Le 1er décembre 1944, au camp militaire de Thiaroye près de Dakar, des dizaines de soldats africains ont été tués par l’armée française. Ces soldats, appelés tirailleurs sénégalais, avaient combattu pour la France pendant la Seconde Guerre mondiale et réclamaient simplement le paiement de leurs primes de guerre. Ce massacre, longtemps passé sous silence, est aujourd’hui encore une blessure dans la mémoire collective africaine.
Après la guerre, les tirailleurs sénégalais sont rentrés épuisés, frustrés, et sans argent. Ils avaient perdu beaucoup de leurs camarades et la promesse de recevoir des primes de guerre n’avait pas été tenue. Excédés par l’attente, ils ont demandé à plusieurs reprises leur dû aux autorités françaises à Dakar, mais leurs demandes ont été ignorées. Le 1er décembre 1944, alors qu’ils se rassemblaient pour exprimer leur colère, les soldats ont été attaqués par des unités d’artillerie françaises sur ordre du général Marcel Dagnan. En quelques minutes, le rassemblement a été réprimé dans le sang.
Les tirailleurs sénégalais ont joué un rôle très important pendant les deux guerres mondiales. Enrôlés par la France coloniale, ils ont combattu sur le sol européen dans des conditions très difficiles, subissant de lourdes pertes.
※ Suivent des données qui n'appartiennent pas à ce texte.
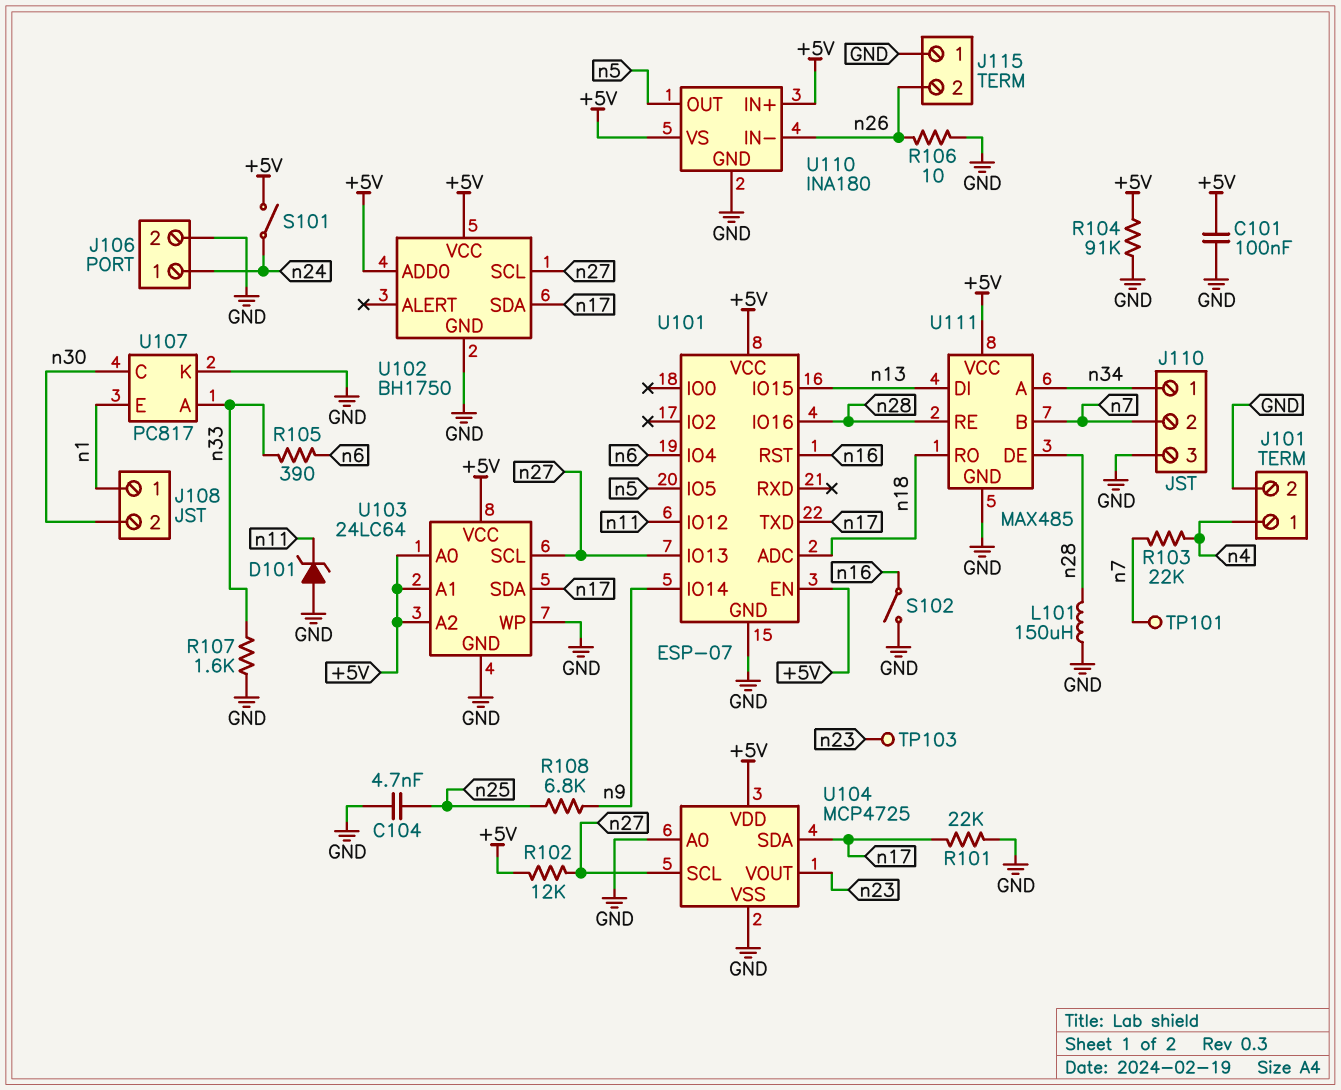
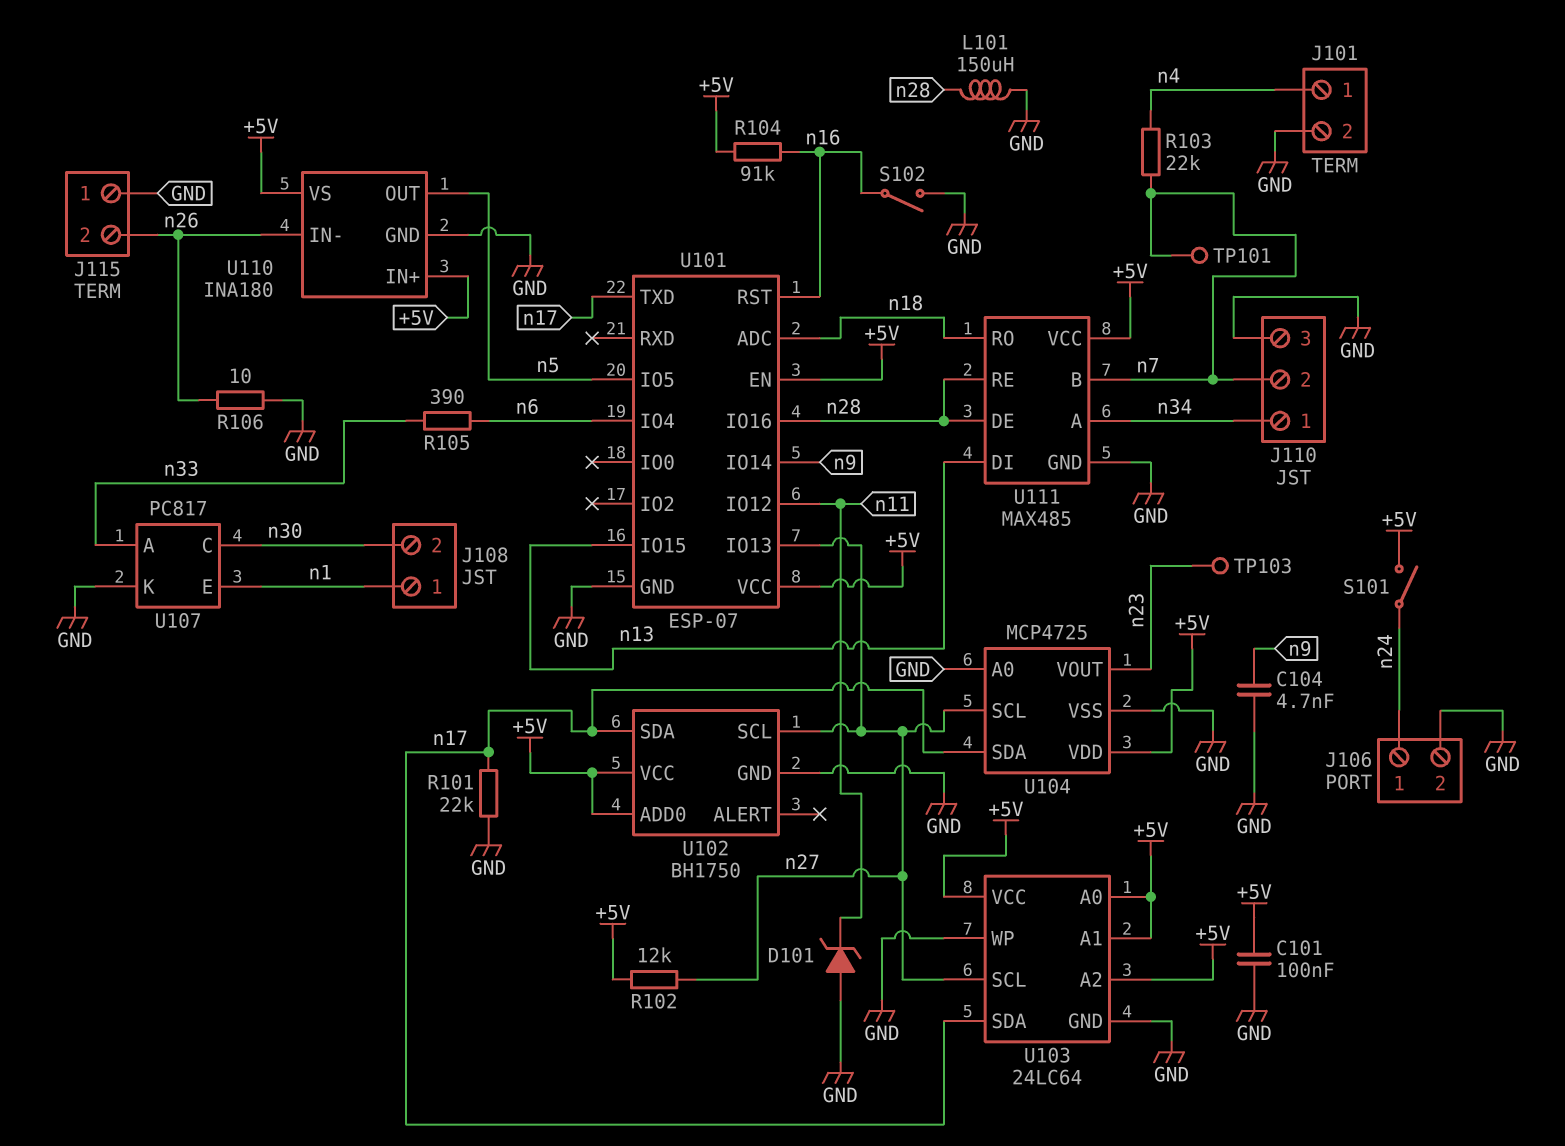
C104: 4.7nF (GND, n25) -> 4.7nF (GND, n9)
R104: 91k (+5V, GND) -> 91k (+5V, n16)
R107: 1.6k (GND, n33) -> none
R108: 6.8k (n9, n25) -> none

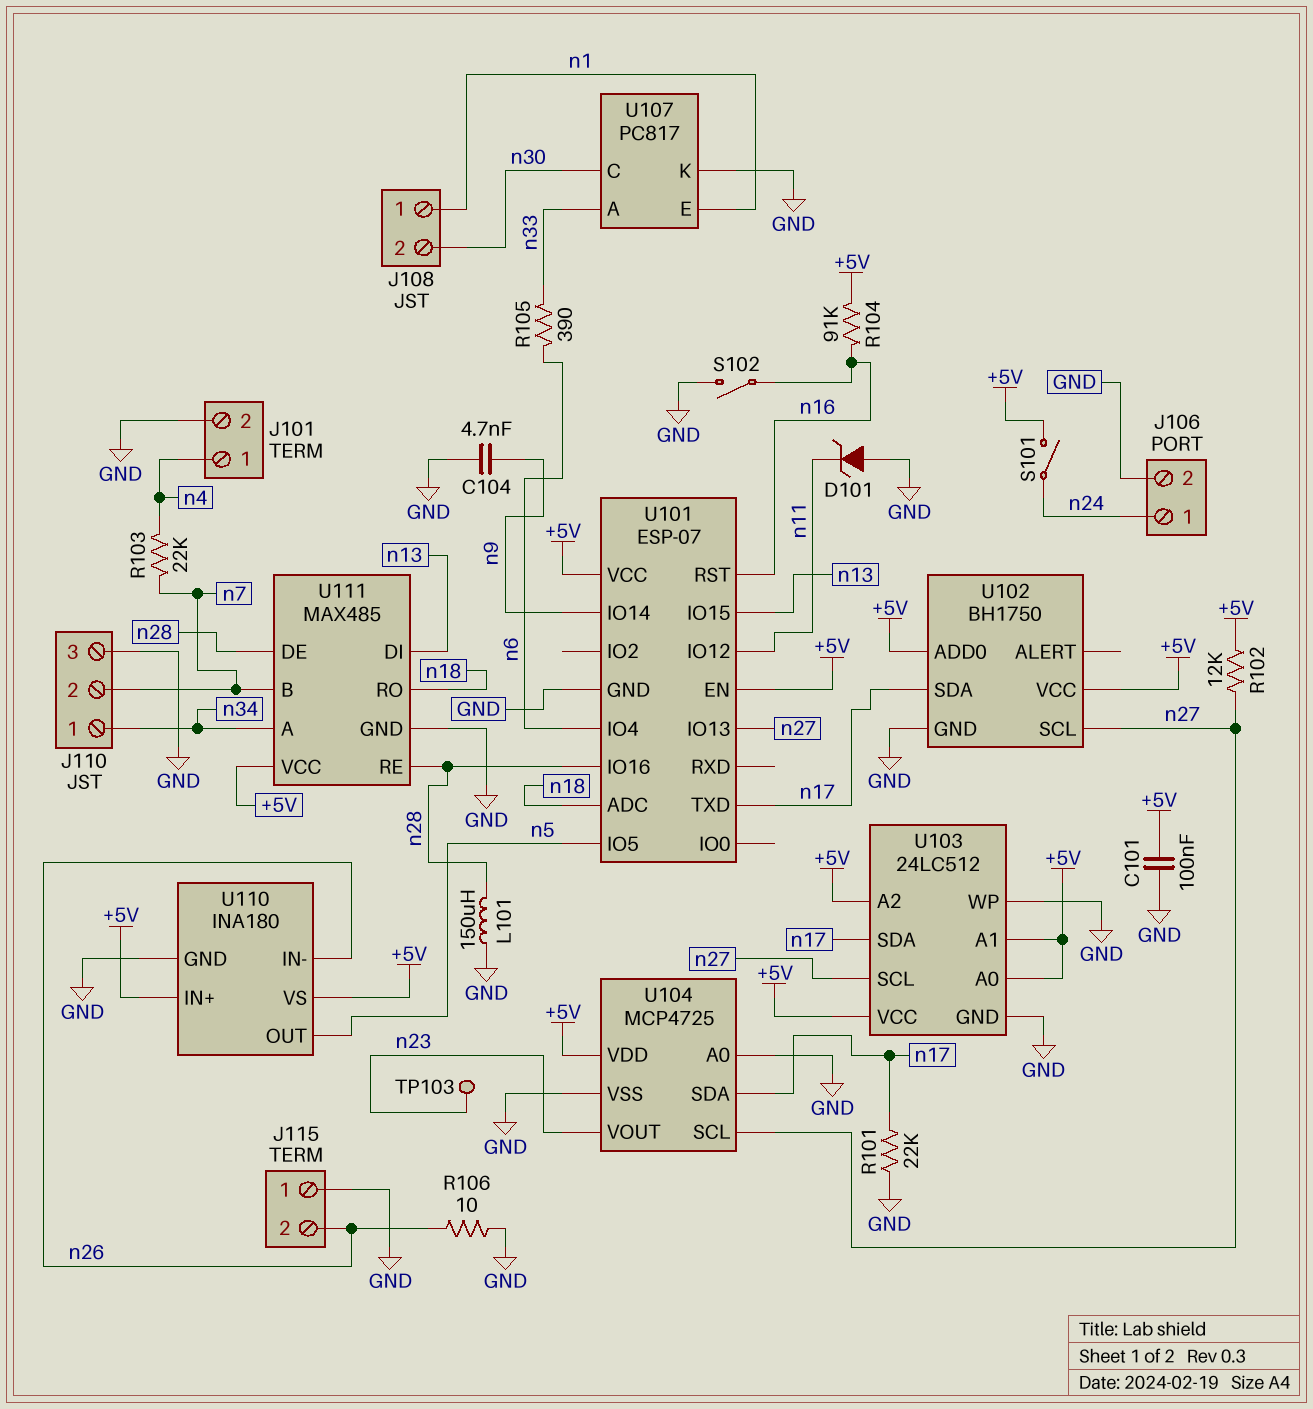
TP101: test point (n7) -> none
U103: 24LC64 -> 24LC512

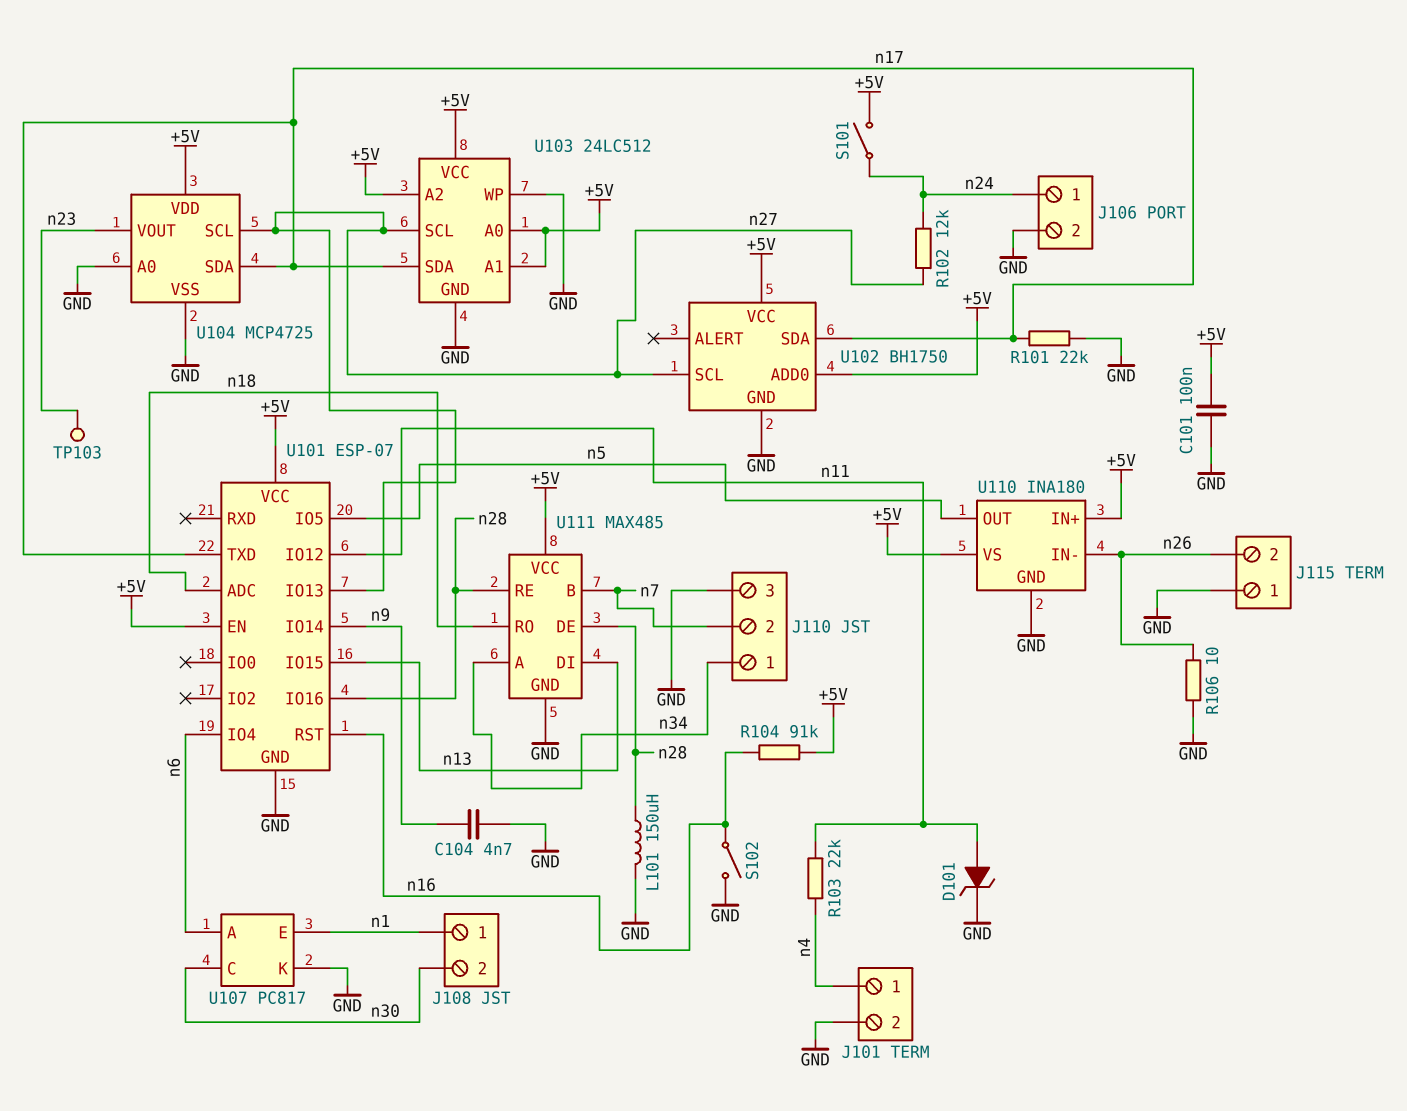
D101: zener (A GND, K n11) -> zener (A n11, K GND)
R102: 12k (+5V, n27) -> 12k (n24, n27)
R103: 22k (n4, n7) -> 22k (n4, n11)
R105: 390 (n6, n33) -> none
U107 pin A: n33 -> n6

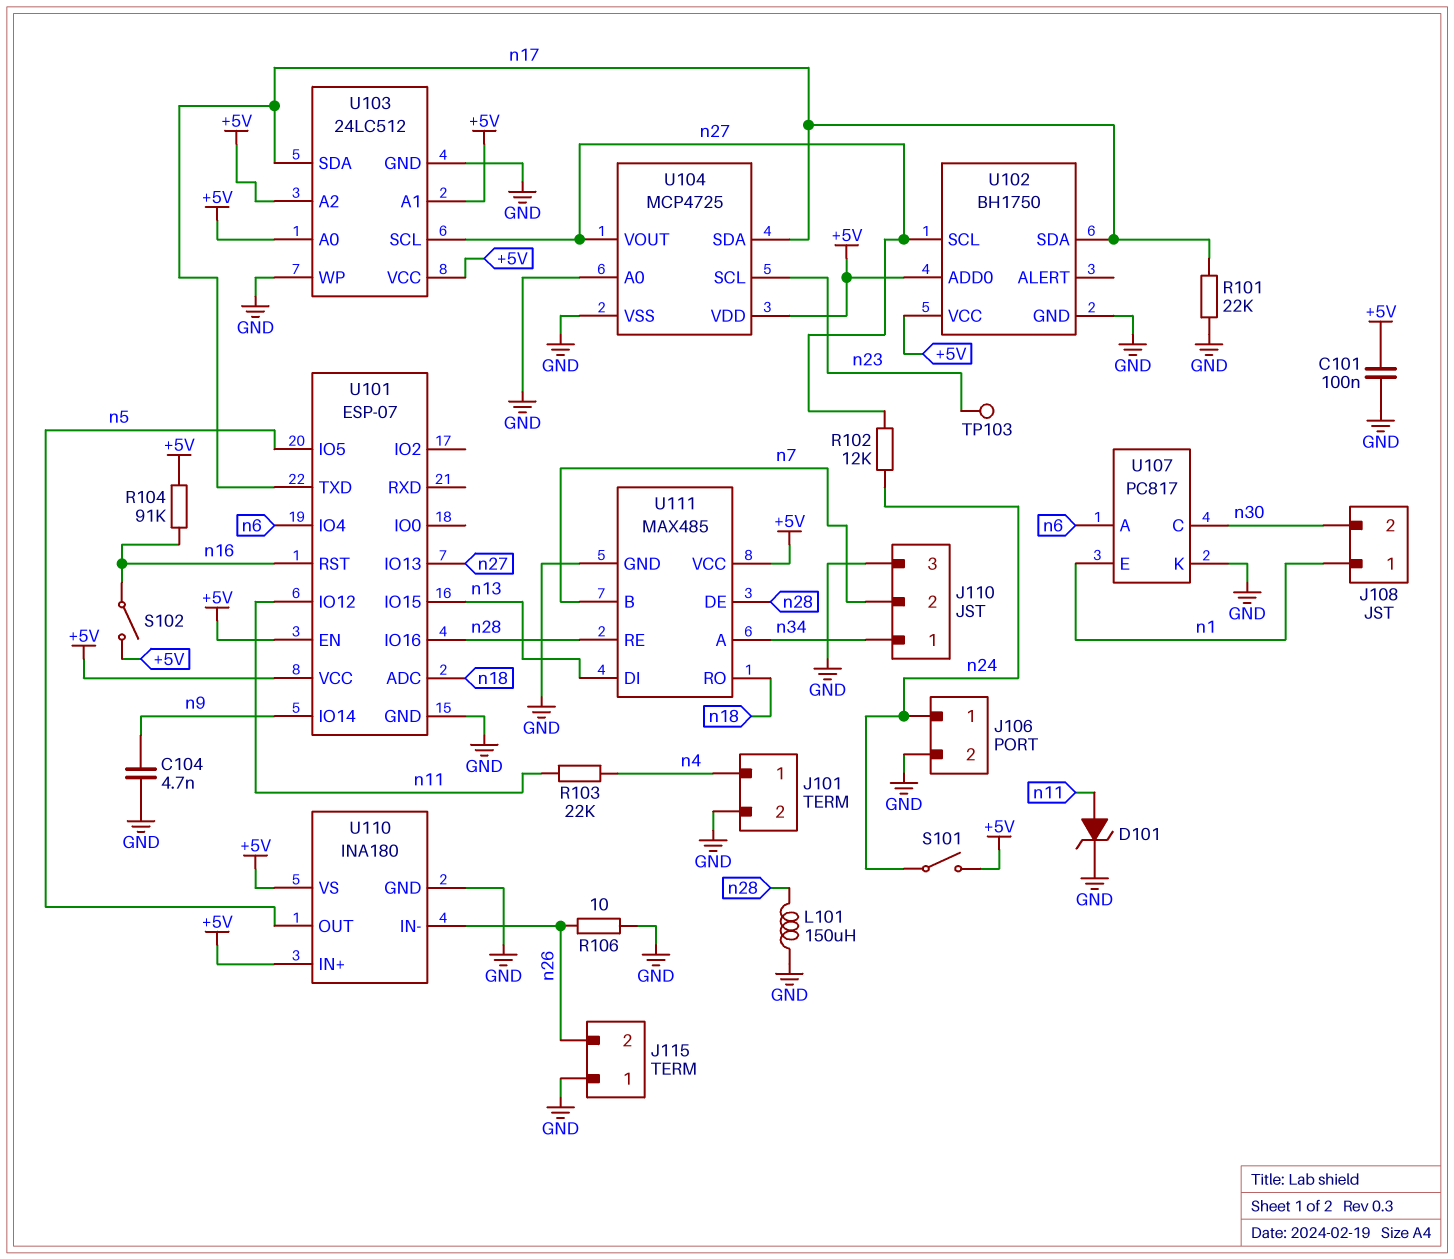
S102: switch (GND, n16) -> switch (+5V, n16)
U104 pin SCL: n27 -> n23
U104 pin VOUT: n23 -> n27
Pendant la Seconde Guerre mondiale, ces soldats, issus de plusieurs pays d’Afrique de l’Ouest, d’Afrique centrale et d’Afrique de l’Est, ont fait preuve de courage, notamment lors de la bataille de France en 1940. Malgré leur sacrifice, ils n’ont jamais reçu la reconnaissance ni les compensations promises par la France.
La France a longtemps présenté le massacre de Thiaroye comme une rébellion violente, essayant ainsi de justifier la répression. Les autorités ont arrêté 48 survivants et en ont jugé 34 pour insubordination, les condamnant à des peines de prison et à des amendes. Mais ces hommes n’étaient pas des rebelles ; ils réclamaient simplement justice après avoir risqué leur vie pour la France. Ce n’est qu’en 2014 que le président français François Hollande a reconnu le massacre comme une “répression sanglante”, ouvrant ainsi la voie à un début de reconnaissance officielle.
Malgré cette reconnaissance tardive, la quête de vérité et de justice n’est pas encore achevée. On ignore toujours le nombre exact de victimes, et de nombreuses familles sont toujours dans l’incapacité de faire leur deuil. Les descendants des victimes, les historiens, et les militants continuent de demander des réparations et une véritable reconnaissance des souffrances subies par les tirailleurs sénégalais.
Le film “Camp de Thiaroye” de Sembène Ousmane, sorti en 1988, a joué un rôle crucial pour sensibiliser le public à cette tragédie. En 2004, le Sénégal a instauré la Journée du Tirailleur pour honorer ces hommes qui se sont sacrifiés pour la France. La lutte des familles pour la reconnaissance de leurs parents et pour obtenir réparation continue encore aujourd’hui. 80 ans après, le massacre de Thiaroye reste une blessure ouverte dans l’histoire africaine, rappelant les sacrifices des tirailleurs sénégalais et l’injustice qui leur a été infligée.